# [WHAT YOU HAVE TO DO]
Exactly as they appear below, repeat the lines from the one with "Meziměstí | | | |" through the one with "Індивідуалізація навчання іноземних". Drop every picture.

BEGIN

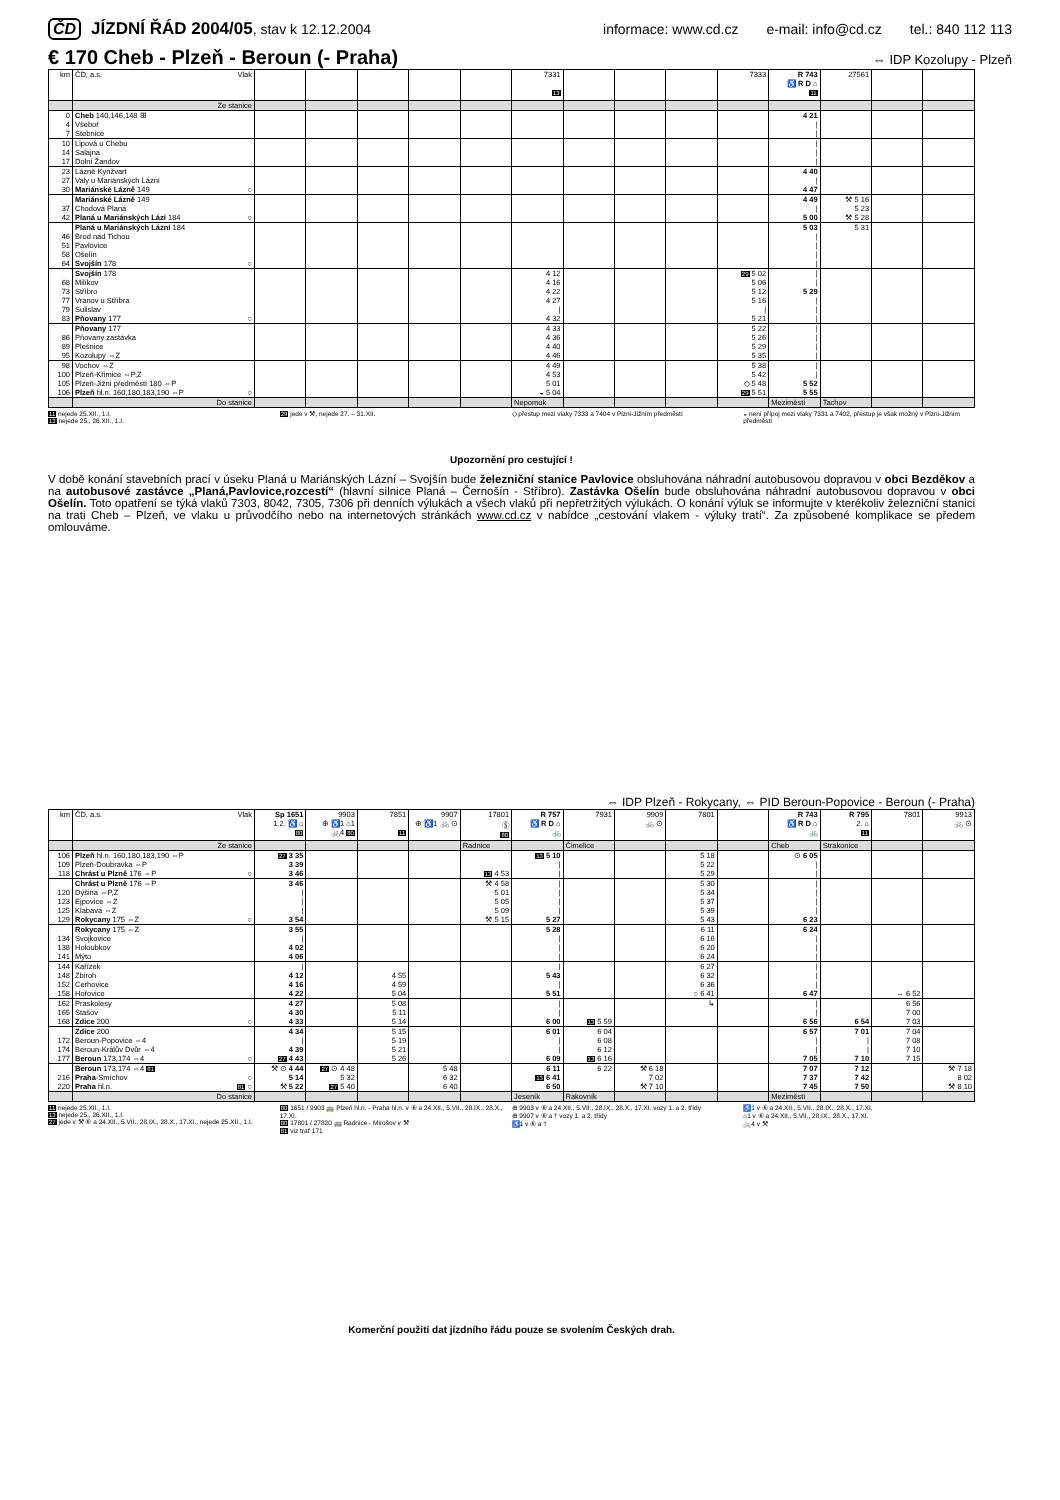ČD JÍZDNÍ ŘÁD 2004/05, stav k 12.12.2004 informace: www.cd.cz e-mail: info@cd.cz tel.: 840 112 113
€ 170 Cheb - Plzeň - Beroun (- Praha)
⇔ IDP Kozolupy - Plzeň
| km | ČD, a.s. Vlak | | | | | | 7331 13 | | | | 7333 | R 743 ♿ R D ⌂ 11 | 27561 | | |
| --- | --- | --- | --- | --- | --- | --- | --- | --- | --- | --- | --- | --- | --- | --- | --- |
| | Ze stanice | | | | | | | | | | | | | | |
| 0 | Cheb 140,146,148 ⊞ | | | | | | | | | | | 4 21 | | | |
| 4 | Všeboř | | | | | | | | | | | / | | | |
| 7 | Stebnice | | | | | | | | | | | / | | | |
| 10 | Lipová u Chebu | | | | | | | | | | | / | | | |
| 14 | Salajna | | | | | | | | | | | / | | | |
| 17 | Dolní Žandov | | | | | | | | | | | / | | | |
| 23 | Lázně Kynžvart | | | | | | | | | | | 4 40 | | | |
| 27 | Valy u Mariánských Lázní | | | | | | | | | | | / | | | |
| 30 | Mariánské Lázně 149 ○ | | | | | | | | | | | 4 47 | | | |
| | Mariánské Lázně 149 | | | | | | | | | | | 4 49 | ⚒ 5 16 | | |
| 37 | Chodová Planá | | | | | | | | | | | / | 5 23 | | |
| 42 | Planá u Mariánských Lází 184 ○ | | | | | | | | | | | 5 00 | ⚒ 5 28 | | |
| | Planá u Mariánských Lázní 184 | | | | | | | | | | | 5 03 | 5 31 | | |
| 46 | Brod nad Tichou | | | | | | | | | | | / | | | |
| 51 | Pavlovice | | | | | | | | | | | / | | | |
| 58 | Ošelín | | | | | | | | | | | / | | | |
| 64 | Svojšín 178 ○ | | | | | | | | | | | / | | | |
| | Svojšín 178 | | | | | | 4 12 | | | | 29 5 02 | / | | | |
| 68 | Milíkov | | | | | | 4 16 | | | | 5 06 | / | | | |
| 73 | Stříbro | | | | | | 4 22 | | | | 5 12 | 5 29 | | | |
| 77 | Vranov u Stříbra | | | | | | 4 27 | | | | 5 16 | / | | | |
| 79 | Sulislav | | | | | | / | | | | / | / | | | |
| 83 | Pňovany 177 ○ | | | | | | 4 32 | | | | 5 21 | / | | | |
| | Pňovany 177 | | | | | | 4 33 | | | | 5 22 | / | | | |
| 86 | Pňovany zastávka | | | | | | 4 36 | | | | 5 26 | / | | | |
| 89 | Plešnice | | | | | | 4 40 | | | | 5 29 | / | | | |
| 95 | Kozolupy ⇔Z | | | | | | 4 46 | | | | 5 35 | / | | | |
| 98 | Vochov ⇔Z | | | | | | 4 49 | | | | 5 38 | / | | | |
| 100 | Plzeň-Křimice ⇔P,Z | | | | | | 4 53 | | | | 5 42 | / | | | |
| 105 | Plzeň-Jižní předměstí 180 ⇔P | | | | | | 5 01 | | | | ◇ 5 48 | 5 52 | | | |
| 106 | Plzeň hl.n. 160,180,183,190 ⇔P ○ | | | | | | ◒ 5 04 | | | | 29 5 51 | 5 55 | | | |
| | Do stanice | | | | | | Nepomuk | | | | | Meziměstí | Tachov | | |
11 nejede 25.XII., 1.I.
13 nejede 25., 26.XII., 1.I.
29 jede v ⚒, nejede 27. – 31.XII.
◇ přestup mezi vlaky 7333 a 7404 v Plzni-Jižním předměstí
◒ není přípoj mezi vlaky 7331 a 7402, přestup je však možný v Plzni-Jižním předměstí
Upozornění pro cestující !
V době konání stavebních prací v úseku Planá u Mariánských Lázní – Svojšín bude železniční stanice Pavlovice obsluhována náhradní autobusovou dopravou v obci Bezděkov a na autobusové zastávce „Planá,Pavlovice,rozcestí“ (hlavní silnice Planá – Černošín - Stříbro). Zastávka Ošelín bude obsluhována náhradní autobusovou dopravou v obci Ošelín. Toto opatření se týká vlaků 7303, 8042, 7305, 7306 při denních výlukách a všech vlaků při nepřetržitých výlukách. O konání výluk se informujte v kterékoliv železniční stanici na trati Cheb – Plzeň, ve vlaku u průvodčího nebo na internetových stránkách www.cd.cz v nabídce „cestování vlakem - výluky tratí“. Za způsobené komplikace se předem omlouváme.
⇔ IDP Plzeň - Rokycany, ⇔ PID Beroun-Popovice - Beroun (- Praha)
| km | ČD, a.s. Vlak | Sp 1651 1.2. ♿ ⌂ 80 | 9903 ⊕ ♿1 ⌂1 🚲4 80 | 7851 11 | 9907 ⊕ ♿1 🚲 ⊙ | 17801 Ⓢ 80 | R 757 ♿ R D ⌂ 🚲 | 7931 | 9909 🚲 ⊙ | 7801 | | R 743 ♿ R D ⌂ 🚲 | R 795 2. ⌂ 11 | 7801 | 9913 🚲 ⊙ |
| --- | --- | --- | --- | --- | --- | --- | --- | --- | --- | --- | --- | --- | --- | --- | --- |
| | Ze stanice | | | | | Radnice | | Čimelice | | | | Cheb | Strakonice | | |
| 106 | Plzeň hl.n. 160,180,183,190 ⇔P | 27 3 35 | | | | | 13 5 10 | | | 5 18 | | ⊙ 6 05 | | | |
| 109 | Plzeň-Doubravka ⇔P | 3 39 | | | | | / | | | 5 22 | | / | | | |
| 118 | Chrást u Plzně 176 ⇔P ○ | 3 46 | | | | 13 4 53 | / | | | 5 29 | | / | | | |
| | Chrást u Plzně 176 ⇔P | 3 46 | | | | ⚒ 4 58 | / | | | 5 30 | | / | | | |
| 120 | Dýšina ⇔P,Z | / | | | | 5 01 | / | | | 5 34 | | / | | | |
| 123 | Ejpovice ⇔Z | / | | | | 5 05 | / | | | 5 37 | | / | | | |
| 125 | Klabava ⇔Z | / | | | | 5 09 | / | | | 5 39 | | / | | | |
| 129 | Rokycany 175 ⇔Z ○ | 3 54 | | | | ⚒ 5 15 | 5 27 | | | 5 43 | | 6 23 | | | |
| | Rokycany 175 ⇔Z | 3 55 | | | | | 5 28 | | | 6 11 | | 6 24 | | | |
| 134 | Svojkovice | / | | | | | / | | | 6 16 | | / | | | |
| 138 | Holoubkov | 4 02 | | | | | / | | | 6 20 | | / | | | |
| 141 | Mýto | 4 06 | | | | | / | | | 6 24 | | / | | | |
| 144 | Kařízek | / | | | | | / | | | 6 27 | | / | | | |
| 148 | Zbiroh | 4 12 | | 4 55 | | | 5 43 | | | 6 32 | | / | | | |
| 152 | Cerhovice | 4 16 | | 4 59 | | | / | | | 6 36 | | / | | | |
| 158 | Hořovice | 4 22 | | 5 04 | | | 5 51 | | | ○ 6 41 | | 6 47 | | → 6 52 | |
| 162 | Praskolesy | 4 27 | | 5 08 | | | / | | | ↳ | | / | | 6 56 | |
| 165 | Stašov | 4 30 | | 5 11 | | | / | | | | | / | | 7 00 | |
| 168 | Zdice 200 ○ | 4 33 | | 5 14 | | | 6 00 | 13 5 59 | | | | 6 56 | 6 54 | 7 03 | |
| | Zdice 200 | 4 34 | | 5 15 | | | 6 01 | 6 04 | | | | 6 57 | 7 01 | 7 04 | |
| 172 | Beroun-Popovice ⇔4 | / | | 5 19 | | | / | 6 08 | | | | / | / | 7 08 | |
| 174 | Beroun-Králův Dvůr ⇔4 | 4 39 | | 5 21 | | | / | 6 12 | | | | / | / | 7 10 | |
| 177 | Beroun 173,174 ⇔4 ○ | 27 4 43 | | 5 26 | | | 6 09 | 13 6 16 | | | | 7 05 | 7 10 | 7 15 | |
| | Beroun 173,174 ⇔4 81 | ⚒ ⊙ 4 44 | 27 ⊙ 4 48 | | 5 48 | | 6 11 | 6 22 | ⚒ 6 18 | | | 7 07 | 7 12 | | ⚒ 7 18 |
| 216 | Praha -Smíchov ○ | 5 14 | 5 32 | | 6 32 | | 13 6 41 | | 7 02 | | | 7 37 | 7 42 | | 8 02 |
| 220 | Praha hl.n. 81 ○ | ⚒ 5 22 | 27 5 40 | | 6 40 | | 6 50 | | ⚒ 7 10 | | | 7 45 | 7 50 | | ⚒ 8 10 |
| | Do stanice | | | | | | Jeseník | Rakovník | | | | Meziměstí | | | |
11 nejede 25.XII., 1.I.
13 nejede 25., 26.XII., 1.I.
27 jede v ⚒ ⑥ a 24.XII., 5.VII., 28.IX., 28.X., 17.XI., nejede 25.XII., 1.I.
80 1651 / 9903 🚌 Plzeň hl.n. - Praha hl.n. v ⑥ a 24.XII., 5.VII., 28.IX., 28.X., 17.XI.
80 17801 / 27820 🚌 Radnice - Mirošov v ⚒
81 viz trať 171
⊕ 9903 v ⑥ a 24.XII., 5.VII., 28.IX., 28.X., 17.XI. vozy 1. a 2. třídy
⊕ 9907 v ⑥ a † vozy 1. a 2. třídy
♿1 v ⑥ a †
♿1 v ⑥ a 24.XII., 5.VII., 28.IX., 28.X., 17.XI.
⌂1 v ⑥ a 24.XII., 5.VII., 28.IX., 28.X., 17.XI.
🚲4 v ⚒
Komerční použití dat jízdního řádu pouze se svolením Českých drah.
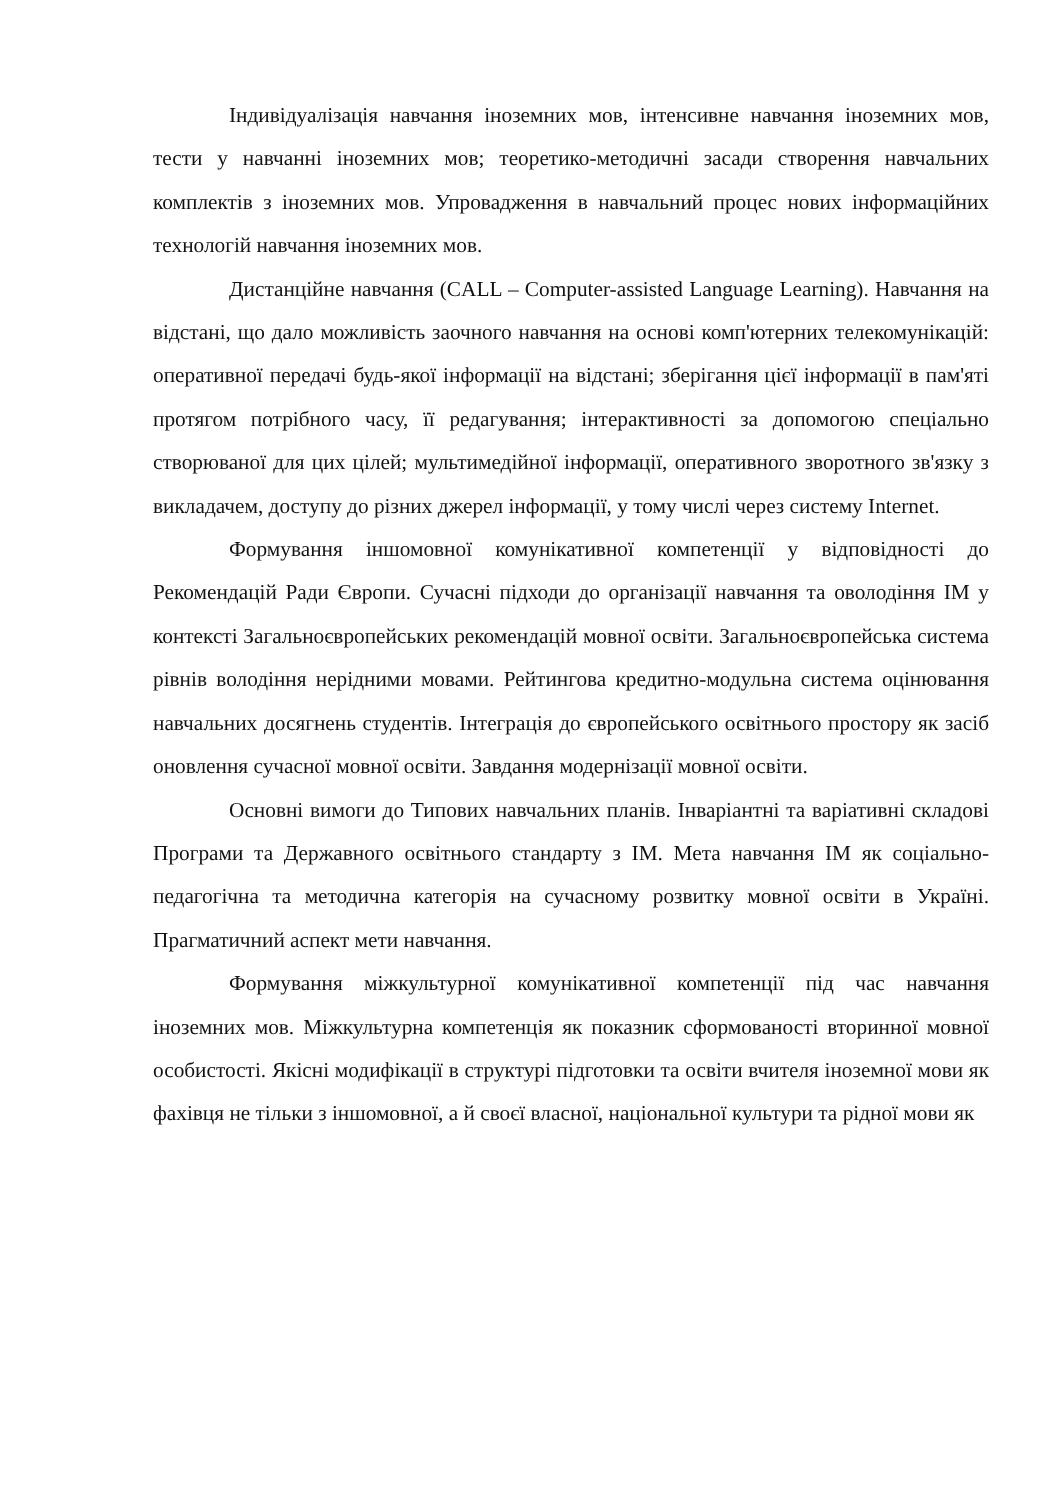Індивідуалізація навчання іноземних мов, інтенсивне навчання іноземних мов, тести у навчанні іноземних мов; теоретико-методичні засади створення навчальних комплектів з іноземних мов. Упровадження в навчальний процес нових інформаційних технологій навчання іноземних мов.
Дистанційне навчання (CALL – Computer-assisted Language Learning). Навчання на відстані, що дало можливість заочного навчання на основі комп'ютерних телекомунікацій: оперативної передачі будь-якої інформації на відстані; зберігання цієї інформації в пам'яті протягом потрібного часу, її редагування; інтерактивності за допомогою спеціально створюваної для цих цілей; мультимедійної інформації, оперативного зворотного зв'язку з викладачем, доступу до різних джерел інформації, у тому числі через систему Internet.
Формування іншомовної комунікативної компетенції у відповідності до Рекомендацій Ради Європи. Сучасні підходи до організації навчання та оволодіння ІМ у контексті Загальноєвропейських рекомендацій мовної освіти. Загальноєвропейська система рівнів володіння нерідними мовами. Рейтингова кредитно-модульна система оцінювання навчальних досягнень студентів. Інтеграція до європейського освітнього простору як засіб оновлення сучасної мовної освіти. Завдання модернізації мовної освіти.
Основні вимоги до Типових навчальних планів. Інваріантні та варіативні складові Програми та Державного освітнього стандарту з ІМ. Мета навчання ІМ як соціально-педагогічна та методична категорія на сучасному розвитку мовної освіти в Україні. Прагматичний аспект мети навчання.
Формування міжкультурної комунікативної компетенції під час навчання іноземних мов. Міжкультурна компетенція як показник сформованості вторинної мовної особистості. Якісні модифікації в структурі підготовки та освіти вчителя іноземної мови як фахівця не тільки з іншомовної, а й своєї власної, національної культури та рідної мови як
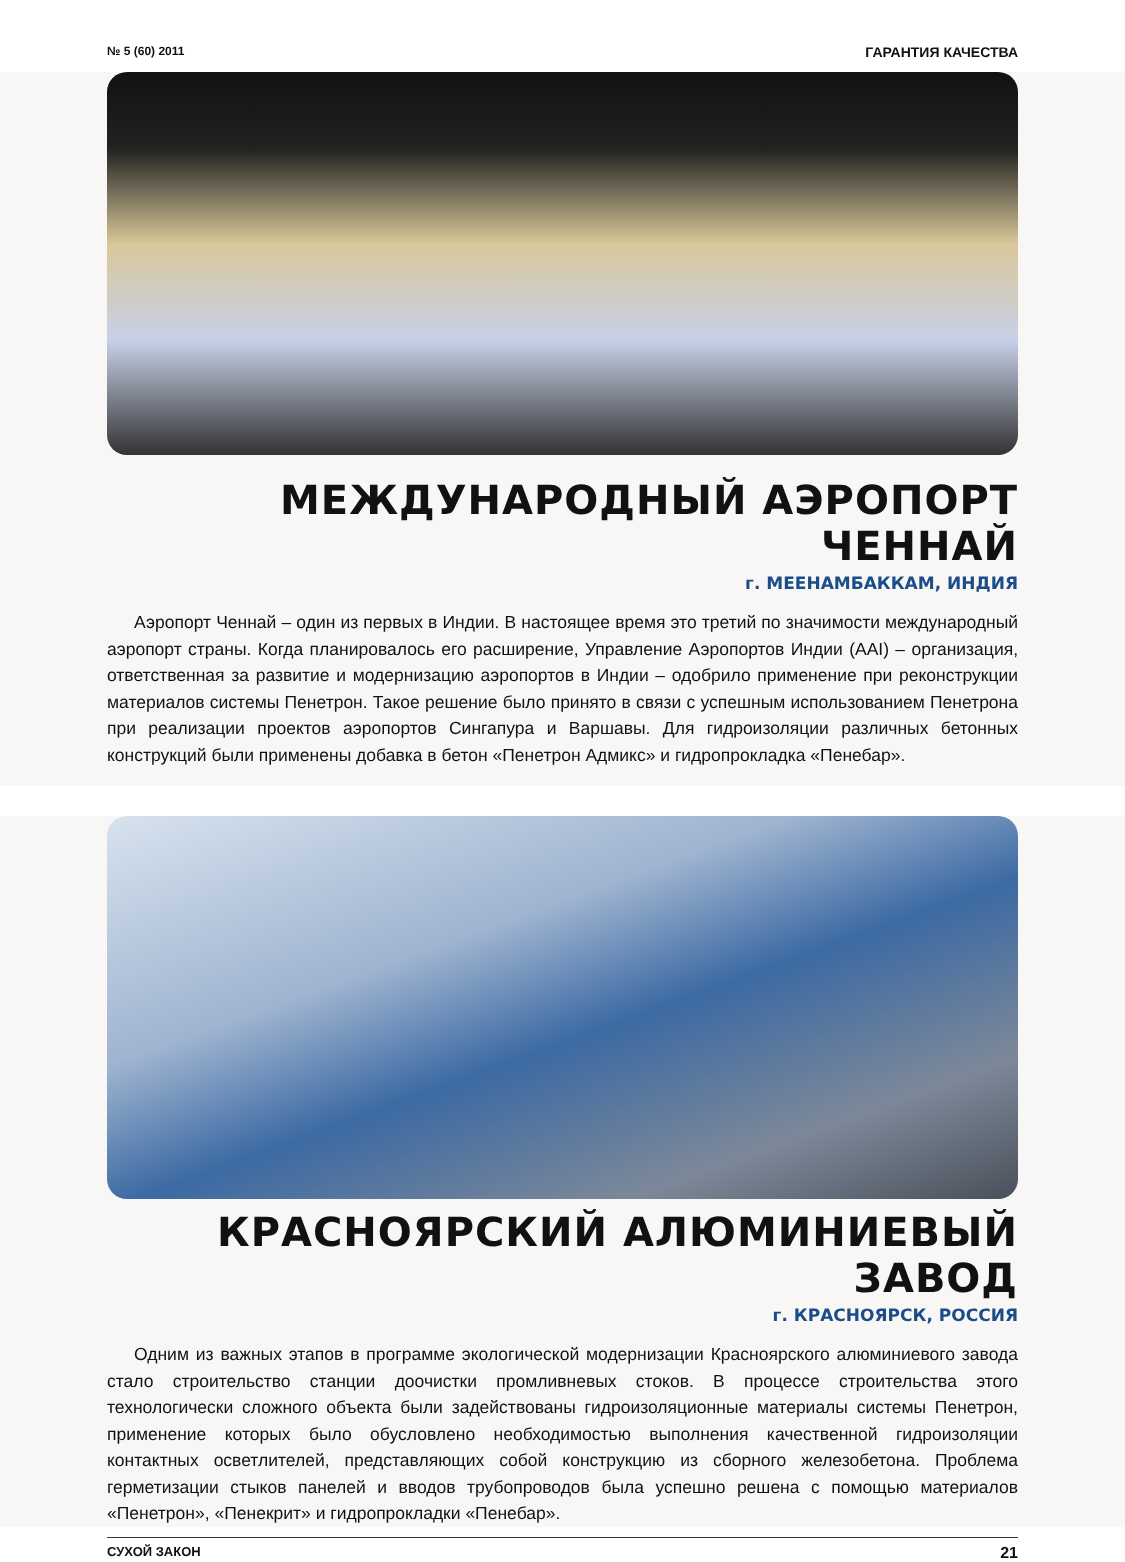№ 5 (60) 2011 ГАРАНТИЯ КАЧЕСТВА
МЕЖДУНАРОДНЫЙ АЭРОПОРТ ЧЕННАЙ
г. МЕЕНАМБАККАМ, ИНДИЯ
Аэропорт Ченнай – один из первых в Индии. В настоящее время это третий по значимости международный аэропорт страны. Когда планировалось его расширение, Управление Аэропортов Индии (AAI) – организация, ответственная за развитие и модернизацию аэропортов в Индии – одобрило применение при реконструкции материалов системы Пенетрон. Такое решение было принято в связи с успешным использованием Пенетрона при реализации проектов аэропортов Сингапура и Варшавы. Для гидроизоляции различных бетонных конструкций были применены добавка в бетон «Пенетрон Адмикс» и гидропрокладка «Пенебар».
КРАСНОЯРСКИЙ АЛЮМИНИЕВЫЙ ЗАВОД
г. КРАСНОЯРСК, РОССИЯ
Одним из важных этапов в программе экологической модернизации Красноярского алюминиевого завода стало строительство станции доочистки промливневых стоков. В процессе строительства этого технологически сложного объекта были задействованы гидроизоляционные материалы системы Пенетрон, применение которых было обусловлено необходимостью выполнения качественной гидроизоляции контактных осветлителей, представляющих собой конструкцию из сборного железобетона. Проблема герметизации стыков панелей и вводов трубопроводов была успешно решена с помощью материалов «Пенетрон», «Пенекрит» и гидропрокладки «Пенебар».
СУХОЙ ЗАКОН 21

END

# [TASK OUTPUT]
| | Do stanice | | | | | | Jeseník | Rakovník | | | | Meziměstí | | | |
11 nejede 25.XII., 1.I.
13 nejede 25., 26.XII., 1.I.
27 jede v ⚒ ⑥ a 24.XII., 5.VII., 28.IX., 28.X., 17.XI., nejede 25.XII., 1.I.
80 1651 / 9903 🚌 Plzeň hl.n. - Praha hl.n. v ⑥ a 24.XII., 5.VII., 28.IX., 28.X., 17.XI.
80 17801 / 27820 🚌 Radnice - Mirošov v ⚒
81 viz trať 171
⊕ 9903 v ⑥ a 24.XII., 5.VII., 28.IX., 28.X., 17.XI. vozy 1. a 2. třídy
⊕ 9907 v ⑥ a † vozy 1. a 2. třídy
♿1 v ⑥ a †
♿1 v ⑥ a 24.XII., 5.VII., 28.IX., 28.X., 17.XI.
⌂1 v ⑥ a 24.XII., 5.VII., 28.IX., 28.X., 17.XI.
🚲4 v ⚒
Komerční použití dat jízdního řádu pouze se svolením Českých drah.
Індивідуалізація навчання іноземних мов, інтенсивне навчання іноземних мов, тести у навчанні іноземних мов; теоретико-методичні засади створення навчальних комплектів з іноземних мов. Упровадження в навчальний процес нових інформаційних технологій навчання іноземних мов.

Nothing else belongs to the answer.